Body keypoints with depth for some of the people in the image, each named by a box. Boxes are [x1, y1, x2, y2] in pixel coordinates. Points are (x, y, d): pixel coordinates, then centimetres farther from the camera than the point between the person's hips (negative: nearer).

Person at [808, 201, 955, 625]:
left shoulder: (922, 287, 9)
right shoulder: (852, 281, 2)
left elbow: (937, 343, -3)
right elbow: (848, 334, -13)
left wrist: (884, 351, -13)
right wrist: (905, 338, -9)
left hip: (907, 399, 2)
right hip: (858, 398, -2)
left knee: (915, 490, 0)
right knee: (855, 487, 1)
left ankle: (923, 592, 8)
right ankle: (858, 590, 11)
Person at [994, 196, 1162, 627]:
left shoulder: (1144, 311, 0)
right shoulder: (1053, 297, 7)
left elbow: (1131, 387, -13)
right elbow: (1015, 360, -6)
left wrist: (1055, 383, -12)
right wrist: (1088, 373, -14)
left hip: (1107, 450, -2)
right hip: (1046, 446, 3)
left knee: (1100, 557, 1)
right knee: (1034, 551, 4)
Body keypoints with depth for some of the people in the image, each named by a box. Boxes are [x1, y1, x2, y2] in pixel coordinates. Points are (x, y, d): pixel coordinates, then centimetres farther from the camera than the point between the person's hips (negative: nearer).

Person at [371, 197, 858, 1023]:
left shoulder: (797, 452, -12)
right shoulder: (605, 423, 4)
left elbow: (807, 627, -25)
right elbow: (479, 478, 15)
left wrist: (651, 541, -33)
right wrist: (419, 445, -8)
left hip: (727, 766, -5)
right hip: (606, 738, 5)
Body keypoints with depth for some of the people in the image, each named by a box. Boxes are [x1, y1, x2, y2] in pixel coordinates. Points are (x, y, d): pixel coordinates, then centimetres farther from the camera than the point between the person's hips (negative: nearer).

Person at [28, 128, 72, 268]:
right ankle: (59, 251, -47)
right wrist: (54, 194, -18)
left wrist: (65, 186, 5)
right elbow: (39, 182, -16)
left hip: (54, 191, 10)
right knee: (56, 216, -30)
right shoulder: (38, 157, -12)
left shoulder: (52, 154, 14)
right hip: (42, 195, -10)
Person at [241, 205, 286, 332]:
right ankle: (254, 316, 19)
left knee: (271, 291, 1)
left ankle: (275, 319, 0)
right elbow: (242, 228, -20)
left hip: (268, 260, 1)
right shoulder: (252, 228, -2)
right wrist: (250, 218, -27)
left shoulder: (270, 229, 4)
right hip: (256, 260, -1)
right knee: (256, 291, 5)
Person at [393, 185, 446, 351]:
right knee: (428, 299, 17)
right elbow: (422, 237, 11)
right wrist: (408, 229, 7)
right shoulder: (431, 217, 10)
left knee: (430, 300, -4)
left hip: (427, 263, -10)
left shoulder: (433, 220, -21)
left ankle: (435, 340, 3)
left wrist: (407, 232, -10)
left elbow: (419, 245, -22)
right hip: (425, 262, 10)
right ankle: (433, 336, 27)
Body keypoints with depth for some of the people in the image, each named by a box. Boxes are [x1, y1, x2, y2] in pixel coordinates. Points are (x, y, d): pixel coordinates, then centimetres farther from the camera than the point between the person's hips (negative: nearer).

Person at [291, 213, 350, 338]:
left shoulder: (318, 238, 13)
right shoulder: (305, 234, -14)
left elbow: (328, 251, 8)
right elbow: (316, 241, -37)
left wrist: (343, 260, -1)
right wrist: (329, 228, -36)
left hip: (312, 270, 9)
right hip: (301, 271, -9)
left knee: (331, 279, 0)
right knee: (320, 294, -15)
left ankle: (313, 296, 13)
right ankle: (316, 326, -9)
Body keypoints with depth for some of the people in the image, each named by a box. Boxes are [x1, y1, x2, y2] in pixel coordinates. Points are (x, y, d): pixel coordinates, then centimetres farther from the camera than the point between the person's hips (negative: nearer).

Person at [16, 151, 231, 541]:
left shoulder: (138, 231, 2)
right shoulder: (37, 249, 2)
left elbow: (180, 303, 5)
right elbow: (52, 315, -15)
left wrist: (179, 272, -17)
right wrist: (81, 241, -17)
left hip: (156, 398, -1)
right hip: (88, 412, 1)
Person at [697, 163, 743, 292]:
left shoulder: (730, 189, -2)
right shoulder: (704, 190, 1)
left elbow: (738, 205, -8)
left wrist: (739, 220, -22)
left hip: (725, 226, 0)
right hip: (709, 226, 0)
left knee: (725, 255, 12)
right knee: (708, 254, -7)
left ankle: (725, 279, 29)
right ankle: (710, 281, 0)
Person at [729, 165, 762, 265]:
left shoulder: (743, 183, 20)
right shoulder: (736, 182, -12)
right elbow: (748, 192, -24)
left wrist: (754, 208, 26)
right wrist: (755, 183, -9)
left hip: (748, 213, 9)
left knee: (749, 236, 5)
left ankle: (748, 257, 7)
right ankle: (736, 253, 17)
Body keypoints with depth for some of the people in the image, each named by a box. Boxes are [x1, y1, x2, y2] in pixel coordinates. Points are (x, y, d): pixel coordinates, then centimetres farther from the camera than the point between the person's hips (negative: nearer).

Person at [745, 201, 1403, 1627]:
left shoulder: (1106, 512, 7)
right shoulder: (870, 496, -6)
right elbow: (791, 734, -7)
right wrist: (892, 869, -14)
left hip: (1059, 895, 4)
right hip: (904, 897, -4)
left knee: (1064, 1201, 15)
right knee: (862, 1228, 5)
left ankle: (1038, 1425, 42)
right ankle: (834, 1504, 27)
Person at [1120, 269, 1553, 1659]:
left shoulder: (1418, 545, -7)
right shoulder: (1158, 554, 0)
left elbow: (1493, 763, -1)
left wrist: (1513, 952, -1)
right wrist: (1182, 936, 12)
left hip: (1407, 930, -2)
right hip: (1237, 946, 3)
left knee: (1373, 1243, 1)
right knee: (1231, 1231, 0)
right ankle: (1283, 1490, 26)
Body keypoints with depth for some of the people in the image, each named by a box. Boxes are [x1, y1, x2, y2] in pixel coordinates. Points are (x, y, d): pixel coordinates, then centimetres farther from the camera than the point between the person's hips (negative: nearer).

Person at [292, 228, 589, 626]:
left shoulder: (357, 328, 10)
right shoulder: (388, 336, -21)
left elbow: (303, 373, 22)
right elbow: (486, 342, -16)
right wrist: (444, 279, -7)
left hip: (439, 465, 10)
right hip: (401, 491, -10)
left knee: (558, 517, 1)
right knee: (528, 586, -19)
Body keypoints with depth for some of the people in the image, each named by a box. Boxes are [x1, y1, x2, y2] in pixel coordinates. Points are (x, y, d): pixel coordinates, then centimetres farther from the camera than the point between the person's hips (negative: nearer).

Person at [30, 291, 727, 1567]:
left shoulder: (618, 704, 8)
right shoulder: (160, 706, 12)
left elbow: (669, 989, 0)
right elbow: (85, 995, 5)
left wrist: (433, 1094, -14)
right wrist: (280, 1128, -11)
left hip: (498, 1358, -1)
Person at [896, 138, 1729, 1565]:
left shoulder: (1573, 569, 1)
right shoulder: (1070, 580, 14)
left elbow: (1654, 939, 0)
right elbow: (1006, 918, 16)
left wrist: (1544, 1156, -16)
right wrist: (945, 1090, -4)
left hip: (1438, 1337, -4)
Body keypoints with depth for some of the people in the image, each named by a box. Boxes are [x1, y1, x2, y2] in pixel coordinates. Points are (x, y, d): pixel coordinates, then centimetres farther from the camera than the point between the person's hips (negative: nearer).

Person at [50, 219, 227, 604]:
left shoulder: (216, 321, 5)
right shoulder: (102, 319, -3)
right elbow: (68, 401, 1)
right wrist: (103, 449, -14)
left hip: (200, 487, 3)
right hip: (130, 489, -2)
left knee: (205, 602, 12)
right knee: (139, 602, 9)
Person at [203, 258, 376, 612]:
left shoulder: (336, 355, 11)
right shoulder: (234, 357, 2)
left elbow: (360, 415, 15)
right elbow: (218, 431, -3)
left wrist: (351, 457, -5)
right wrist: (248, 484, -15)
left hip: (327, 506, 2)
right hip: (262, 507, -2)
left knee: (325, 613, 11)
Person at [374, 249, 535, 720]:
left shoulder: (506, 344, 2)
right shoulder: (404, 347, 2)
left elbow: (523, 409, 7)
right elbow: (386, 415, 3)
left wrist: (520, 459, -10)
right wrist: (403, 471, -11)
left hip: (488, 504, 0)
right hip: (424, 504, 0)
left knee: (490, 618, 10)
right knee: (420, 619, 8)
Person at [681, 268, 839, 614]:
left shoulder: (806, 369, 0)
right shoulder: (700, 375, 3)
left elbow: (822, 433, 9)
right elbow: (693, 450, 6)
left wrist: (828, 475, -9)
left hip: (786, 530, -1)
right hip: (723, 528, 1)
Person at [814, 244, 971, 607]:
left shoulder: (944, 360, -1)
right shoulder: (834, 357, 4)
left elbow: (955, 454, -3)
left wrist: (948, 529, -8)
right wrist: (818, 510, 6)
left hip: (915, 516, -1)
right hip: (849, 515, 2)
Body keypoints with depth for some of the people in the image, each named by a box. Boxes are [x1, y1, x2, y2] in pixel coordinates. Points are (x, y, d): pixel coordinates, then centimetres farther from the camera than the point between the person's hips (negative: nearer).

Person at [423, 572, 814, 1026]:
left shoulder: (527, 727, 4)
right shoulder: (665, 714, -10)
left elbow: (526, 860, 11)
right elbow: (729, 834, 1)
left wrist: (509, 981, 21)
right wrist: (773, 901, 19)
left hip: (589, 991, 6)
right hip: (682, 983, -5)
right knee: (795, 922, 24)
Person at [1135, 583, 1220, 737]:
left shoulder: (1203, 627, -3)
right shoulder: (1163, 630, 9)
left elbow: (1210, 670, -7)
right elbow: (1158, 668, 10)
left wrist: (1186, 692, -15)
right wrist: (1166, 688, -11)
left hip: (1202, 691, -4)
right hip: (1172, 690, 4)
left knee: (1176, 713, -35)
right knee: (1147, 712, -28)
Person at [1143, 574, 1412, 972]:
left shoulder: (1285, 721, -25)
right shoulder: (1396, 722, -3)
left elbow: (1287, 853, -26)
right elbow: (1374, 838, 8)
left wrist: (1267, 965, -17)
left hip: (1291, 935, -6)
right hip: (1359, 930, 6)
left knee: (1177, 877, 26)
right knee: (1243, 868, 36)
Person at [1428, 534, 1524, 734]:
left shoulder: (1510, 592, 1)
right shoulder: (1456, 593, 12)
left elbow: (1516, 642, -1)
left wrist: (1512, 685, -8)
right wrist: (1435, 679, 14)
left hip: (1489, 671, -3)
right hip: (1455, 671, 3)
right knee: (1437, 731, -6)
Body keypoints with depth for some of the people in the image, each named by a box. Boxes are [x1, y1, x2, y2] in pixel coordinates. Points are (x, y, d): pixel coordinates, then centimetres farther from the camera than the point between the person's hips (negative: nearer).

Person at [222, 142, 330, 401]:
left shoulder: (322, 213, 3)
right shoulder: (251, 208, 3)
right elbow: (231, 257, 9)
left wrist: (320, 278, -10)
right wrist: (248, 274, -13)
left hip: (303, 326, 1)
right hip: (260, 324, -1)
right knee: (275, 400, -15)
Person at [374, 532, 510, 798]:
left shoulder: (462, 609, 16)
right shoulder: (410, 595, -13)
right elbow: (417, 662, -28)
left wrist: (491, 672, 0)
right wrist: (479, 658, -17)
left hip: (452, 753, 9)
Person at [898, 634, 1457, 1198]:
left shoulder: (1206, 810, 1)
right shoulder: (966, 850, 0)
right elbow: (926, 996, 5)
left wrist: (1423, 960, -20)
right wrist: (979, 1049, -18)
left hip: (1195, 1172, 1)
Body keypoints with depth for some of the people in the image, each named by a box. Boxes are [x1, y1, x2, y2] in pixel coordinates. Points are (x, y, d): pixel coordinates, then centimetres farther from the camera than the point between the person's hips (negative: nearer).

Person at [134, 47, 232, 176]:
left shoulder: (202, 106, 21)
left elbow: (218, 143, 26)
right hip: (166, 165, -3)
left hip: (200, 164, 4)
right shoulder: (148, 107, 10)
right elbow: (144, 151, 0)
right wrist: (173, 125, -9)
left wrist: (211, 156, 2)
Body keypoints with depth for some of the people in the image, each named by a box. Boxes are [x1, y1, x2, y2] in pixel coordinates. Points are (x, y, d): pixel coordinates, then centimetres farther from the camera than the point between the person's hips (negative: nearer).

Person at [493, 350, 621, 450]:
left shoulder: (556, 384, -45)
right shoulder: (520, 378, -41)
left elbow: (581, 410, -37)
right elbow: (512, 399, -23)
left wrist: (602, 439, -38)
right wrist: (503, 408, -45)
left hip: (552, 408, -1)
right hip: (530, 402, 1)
◇ ◇ ◇ ◇ ◇
- Work item
Repeat the data from the line with "right wrist: (1182, 936, 12)" to the line with "left elbow: (1654, 939, 0)", swapping "right knee" for "R knee" and leaving everything else unchanged.

- Task result
right wrist: (1182, 936, 12)
left hip: (1407, 930, -2)
right hip: (1237, 946, 3)
left knee: (1373, 1243, 1)
R knee: (1231, 1231, 0)
right ankle: (1283, 1490, 26)
Body keypoints with depth for some of the people in the image, each named by a box. Boxes are [x1, y1, x2, y2] in pixel coordinates. Points are (x, y, d): pixel coordinates, then centimetres farther from the camera than the point between the person's hips (negative: nearer).

Person at [292, 228, 589, 626]:
left shoulder: (357, 328, 10)
right shoulder: (388, 336, -21)
left elbow: (303, 373, 22)
right elbow: (486, 342, -16)
right wrist: (444, 279, -7)
left hip: (439, 465, 10)
right hip: (401, 491, -10)
left knee: (558, 517, 1)
R knee: (528, 586, -19)
Body keypoints with depth for some of the people in the image, each named by a box. Boxes are [x1, y1, x2, y2] in pixel coordinates. Points are (x, y, d): pixel coordinates, then centimetres farther from the camera than the point between the person's hips (negative: nearer).

Person at [30, 291, 727, 1567]:
left shoulder: (618, 704, 8)
right shoulder: (160, 706, 12)
left elbow: (669, 989, 0)
right elbow: (85, 995, 5)
left wrist: (433, 1094, -14)
right wrist: (280, 1128, -11)
left hip: (498, 1358, -1)
Person at [896, 138, 1729, 1565]:
left shoulder: (1573, 569, 1)
right shoulder: (1070, 580, 14)
left elbow: (1654, 939, 0)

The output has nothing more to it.